**Selected text**
Coffee Chocolate Ripple Ice Cream, a yummy creamy no churn Ice Cream recipe. Made with condensed milk + 3 delicious ingredients. A fast and easy homemade Summer Dessert treat.

Prep Time
20 mins
Total Time
20 mins
Servings: 4 servings
Calories: 476 kcal
Course: Dessert
Cuisine: American

Ingredients

  • 14 ounces sweetened condensed milk (1 can)
  • ¼ cup strong coffee (cooled)
  • 2 cups cream whipping/whole/heavy cream with at least 30% fat content
  • 2 ounces dark chocolate good quality chocolate - melted

Instructions

    Cup of Yum
  1. Melt the chocolate in a dish over a pot of boiling water, making sure the water doesn't touch the bottom of the dish. Stir until smooth, let cool slightly. Set aside. Or melt using a microwave.
  2. In a large bowl whip the cream until stiff.
  3. In a small bowl whisk together the coffee and sweetened condensed milk.
  4. Gently fold in the condensed milk mixture into the whipped cream and combine well.
  5. Transfer the mixture into a loaf pan or large freezer safe pan. Drizzle with the cooled melted chocolate, with the tip of a knife swirl to combine. Cover the pan and freeze at least 3- 5 hours or until firm, even better to freeze over night. Enjoy!

Notes

  • Ideally, you’d use freshly brewed espresso or a very strong dark roast coffee. Instant coffee can also work, but ensure it’s properly dissolved in a small amount of hot water before using it.

**Information given**
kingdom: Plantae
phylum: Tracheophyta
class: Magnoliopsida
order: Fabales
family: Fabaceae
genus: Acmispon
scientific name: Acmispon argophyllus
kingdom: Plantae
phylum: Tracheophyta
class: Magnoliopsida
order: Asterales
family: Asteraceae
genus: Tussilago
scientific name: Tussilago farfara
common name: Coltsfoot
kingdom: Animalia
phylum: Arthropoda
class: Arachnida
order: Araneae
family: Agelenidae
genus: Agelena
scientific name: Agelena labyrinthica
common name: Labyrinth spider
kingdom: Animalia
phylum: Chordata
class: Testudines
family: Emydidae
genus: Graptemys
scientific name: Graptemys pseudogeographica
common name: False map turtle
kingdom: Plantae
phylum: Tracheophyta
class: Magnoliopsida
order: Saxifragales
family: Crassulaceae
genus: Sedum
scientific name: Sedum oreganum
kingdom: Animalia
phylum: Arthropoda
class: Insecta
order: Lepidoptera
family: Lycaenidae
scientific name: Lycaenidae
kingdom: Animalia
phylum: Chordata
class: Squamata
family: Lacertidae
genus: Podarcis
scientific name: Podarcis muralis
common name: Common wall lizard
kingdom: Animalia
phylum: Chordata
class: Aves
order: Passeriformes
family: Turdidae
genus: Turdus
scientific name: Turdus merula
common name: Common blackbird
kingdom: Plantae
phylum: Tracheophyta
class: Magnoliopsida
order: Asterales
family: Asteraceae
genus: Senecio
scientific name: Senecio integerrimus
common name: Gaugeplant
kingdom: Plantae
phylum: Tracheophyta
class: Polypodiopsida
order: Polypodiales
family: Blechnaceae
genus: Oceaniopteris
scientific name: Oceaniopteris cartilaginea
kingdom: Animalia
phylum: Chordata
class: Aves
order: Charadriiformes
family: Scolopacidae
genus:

**Stated goal 1**
What ingredients does the ice cream recipe list?
**Stated goal 2**
How much coffee does the ice cream recipe call for?
**Stated goal 3**
Carry on the ice cream recipe from where it stops.
None of the data is needed here.

**Written response 1**
- 14 ounces sweetened condensed milk (1 can)
- ¼ cup strong coffee (cooled)
- 2 cups whipping, whole, or heavy cream with at least 30% fat content
- 2 ounces good-quality dark chocolate, melted

**Written response 2**
¼ cup of strong coffee, cooled.

**Written response 3**
  • Dark chocolate contributes a rich, deep flavor that pairs well with coffee. You can use the bain marie method by placing a glass bowl over top of a pot of boiling water, making sure the water doesn’t touch the bowl above. The chocolate goes into the glass bowl and melts nicely. Alternatively, it can be melted in a microwave in short intervals, stirring between each, or in a double boiler on the stove to avoid burning.
  • You can use milk chocolate but keep in mind that milk chocolate is sweeter than dark chocolate, so it might change the balance of flavors in your ice cream, making it sweeter overall.
  • The ice cream should be kept in the freezer well wrapped in plastic or in an airtight freezer safe container. It will keep for up to 2 weeks.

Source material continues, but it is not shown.